Consider, first, Trump’s oft-demonstrated admiration for today’s dictators and strongmen. Whether Kim Jong Un of North Korea or Vladimir Putin of Russia, Trump has expressed respect — and even envy — for the way autocrats operate. During the 2016 election, when Barack Obama was president, Trump said Putin has “been a leader, far more than our president has been a leader.” As president, he said of Kim, the murderous dictator: “We fell in love.”
Beyond his affection for autocrats, we find Trump’s bizarre views on America’s struggle to defeat fascism in Europe. This is the man who, as reported in The Atlantic, allegedly called the soldiers and sailors who died in World War II “suckers” and “losers.” There again, Trump’s team tried the “fake news” counterattack, but coming in the context of the then-president’s reluctant visit to a cemetery for fallen US fighters, the denial rang hollow.
The trouble here is not just that a man appears ignorant of one of the most elemental, extensively documented and searing episodes in history. The real problem is that he is a leader to a vast number of elected officials and other American supporters, and apparently not committed to the work of preserving the lessons of fascism’s dangers and the struggles that have been waged against it and similar ideologies. When a prominent person observes there are “very fine people” among White supremacists or fails to condemn like-minded Proud Boys who commit acts of violence in his name, he does damage to the shared understanding that has allowed us to learn and hold onto the lessons of a tragic past.

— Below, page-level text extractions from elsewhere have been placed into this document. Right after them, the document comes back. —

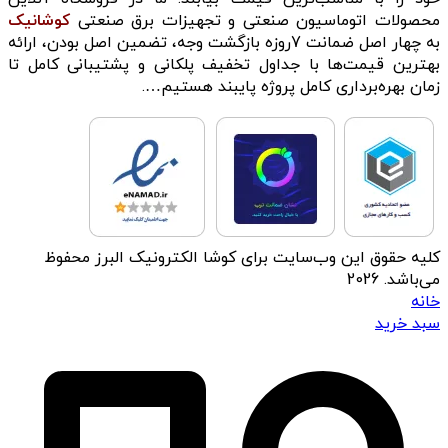
محصولات اتوماسیون صنعتی و تجهیزات برق صنعتی
کوشانیک
به چهار اصل ضمانت 7روزه بازگشت وجه، تضمین اصل بودن، ارائه
بهترین قیمت‌ها با جداول تخفیف پلکانی و پشتیبانی کامل تا
زمان بهره‌برداری کامل پروژه پایبند هستیم….
کلیه حقوق این وب‌سایت برای کوشا الکترونیک البرز محفوظ
می‌باشد. 2026
خانه
سبد خرید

With the generation that survived the Holocaust passing on, some have expressed the fear that humanity will fail to meet their call for us to never forget. Forgetting is a dangerous thing, especially at a time when autocrats seem to be on the rise and democracies that foster equality and liberty are under threat.
Here in America, we have seen the spectacle of Rep. Marjorie Taylor Greene apologizing for, first, comparing mask mandates meant to slow the spread of Covid-19 to the Nazi treatment of Jews — and then, weeks later, expressing something very similar: In discussing her opposition to the Biden administration’s campaign to promote Covid-19 vaccinations, she called teams of health care workers “medical brown shirts.” As anyone educated in history knows, the Brown Shirts were members of the Nazi party’s paramilitary. In using the term as she did, Greene insulted the vaccine teams, promulgated a dangerous way of thinking about an urgent health matter, and cheapened the suffering of millions who were the Nazis’ victims.
When Greene abuses history and well-meaning medical providers, and endangers Americans with her ridiculous pronouncements, and as Trump appears to find something to admire in fascism and White supremacy, they are not just offering us their ignorance. They are encouraging their millions of followers to forget what must be remembered. They are also offering legitimacy to those who would go further into Holocaust denial and dangerous populism.
A similar process has already begun in the case of a tragic event in America’s own history — a deadly insurrection at the US Capitol January 6 — just six months ago. In recently blocking the creation of a bipartisan commission to investigate the Trump-inspired attack, Republican lawmakers have actively engaged in making it easier to forget that the violent, profoundly undemocratic effort to stop confirmation of the 2020 election ever happened.
Forgetting, of course, allows history to repeat itself. What’s most alarming is the possibility that this could be just what Trump, Greene and others want.